▼▼▼

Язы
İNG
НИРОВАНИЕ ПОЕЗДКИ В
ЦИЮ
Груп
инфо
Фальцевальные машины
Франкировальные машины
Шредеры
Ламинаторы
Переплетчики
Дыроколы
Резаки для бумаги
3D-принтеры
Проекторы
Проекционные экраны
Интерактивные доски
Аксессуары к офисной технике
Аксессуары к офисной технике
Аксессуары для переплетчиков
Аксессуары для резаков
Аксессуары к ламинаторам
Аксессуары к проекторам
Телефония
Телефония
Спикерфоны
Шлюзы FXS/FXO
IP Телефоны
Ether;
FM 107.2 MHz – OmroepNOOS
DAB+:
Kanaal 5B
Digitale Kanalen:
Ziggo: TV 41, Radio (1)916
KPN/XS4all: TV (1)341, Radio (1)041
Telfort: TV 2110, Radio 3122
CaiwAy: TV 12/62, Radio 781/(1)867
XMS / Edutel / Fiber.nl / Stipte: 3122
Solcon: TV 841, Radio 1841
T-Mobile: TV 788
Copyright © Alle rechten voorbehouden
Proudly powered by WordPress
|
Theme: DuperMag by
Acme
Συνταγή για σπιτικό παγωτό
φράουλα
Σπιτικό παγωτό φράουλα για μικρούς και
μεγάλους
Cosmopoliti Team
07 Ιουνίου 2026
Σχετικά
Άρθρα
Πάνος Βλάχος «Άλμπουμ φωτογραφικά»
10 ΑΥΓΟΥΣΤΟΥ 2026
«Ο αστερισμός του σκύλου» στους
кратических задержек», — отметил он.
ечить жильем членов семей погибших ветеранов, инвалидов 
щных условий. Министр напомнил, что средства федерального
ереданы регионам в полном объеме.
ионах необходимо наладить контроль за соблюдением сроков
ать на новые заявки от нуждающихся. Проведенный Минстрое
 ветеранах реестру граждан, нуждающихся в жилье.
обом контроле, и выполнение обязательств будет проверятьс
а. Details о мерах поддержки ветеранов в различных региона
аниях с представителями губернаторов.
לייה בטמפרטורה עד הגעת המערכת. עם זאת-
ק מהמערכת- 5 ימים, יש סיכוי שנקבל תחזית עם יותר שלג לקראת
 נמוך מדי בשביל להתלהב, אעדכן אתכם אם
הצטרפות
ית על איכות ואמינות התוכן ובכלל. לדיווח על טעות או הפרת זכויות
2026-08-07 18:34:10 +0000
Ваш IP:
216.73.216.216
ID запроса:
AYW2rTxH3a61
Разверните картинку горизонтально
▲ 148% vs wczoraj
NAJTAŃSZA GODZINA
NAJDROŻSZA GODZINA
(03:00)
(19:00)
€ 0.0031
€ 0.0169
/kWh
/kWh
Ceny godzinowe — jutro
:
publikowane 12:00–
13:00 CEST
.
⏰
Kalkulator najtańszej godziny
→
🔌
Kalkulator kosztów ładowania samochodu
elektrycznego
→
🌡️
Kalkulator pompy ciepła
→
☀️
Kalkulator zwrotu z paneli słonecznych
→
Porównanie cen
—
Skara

▲▲▲
▼▼▼

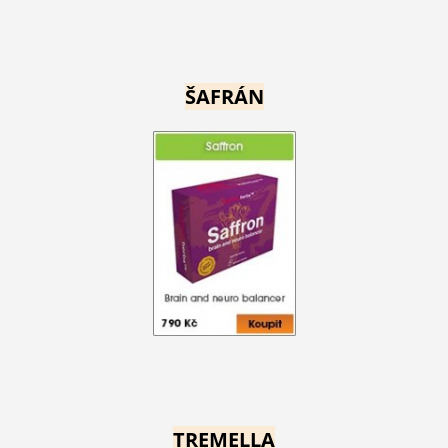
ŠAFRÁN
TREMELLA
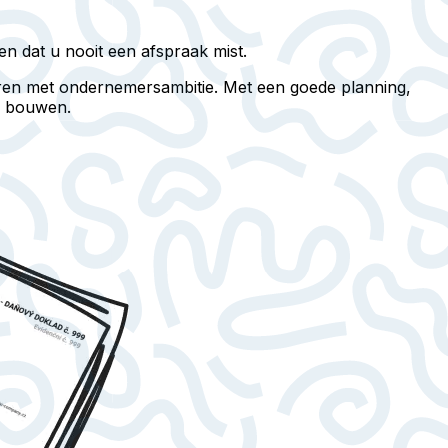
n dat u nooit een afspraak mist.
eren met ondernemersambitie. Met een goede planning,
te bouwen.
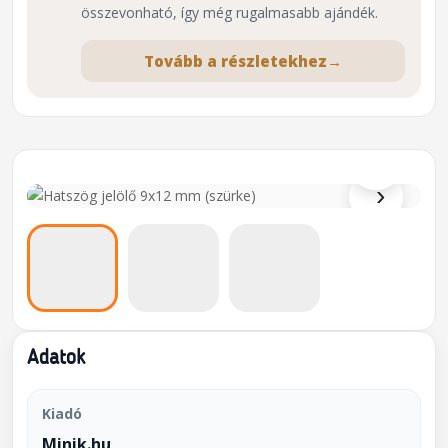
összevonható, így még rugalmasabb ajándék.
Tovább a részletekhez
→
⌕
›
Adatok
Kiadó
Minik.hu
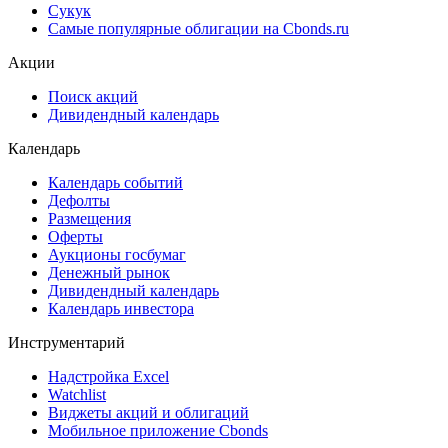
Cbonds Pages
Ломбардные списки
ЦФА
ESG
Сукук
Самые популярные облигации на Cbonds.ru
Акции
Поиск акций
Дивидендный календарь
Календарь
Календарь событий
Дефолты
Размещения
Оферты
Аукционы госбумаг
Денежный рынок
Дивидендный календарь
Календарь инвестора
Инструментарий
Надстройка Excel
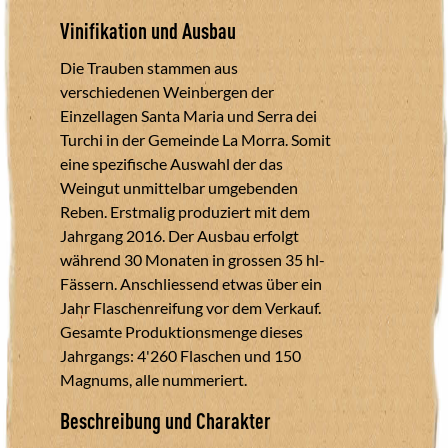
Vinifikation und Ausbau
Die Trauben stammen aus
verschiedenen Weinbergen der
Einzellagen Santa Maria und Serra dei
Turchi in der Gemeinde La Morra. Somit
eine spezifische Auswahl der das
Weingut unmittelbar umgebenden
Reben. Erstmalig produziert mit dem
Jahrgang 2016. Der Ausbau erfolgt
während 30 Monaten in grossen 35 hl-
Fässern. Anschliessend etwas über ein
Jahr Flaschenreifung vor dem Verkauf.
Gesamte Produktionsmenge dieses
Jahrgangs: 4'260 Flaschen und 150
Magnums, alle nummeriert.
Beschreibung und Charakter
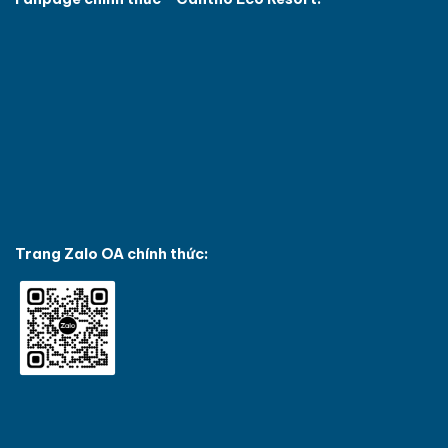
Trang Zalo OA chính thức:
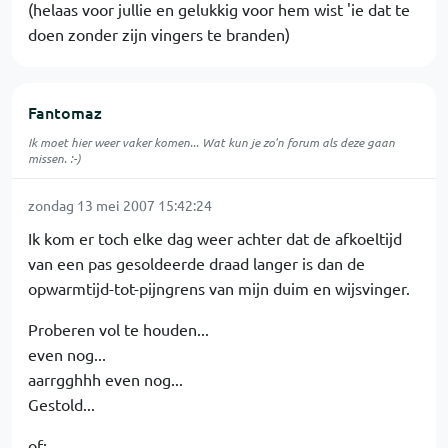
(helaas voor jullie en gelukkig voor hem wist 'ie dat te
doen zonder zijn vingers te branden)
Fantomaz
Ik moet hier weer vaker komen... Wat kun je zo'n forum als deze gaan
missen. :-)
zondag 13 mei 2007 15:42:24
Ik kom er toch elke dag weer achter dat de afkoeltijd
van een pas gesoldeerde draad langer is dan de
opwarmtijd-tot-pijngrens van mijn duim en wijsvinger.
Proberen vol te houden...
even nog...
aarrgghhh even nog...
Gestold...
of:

▲▲▲
▼▼▼

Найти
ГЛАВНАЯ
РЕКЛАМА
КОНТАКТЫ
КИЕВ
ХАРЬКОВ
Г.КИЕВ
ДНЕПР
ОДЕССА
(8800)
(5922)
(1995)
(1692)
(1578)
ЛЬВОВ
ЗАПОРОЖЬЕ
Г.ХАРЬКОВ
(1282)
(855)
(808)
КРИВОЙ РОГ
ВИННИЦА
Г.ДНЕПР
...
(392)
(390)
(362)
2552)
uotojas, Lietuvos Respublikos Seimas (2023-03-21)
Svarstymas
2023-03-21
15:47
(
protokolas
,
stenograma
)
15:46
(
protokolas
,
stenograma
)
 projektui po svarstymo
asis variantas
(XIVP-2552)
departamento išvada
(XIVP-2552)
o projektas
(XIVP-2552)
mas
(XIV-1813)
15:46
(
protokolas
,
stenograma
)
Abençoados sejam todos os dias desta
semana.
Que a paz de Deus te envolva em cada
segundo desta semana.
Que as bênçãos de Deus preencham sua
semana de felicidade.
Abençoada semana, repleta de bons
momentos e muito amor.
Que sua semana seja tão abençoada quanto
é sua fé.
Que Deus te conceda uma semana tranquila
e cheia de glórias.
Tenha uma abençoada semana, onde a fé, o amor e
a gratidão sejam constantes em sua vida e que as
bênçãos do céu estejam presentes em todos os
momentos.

▲▲▲

### Try it
Find every line of the material above that contains the string "Radio", and copy each of those lines. Matching is case-sensitive.

### Output for this exercise
Ziggo: TV 41, Radio (1)916
KPN/XS4all: TV (1)341, Radio (1)041
Telfort: TV 2110, Radio 3122
CaiwAy: TV 12/62, Radio 781/(1)867
Solcon: TV 841, Radio 1841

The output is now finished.